The woman, on Tuesday, told the Ekiti State judicial panel of inquiry into allegations of human rights violations that the police had rendered her life miserable and left her eternally in sorrowful.
Olatunji alleged that the policemen deployed to Ire Ekiti in the Oye council area of the state on August 10, 2020 following the violence that erupted over the Ogun festival, shot her only son, Tope Olatunji, dead.
The woman, in her testimony before the panel, said that her husband, Joshua Olatunji, died of shock from the incident 11 days after.
The woman said she was preparing to go to the farm when she heard the sound of gunshots, adding that everybody was running for safety.
“As my only son, I called him to run home immediately, but he was hit by the bullets as he was running towards our house,” she said.

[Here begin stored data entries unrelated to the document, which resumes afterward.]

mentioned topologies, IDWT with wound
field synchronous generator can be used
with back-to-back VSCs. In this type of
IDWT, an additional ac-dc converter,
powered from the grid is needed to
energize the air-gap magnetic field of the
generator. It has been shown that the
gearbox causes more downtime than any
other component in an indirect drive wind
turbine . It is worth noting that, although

The bereaved woman pleaded with the panel to “consider N25m as compensation for me so that I can live a worthy life.”
Also, a 35-year-old man, Mr Simon Olusegun, narrated to the panel how his pregnant wife and mother of two, Catherine, was allegedly killed by police on the same day in the community.
Olusegun, however, urged the panel to grant him N30m as compensation to sponsor the education of his two children “because I believe these kids will become great persons in life.”
But counsel for the police, Samson Osobu, said police officers were only drafted to the town to maintain law and order following the cancellation of the Ogun festival by the state government.
The panel chairman, Justice Cornelius Akintayo (retd.), adjourned the case till January 19, 2021 for further hearing and appearance of witnesses.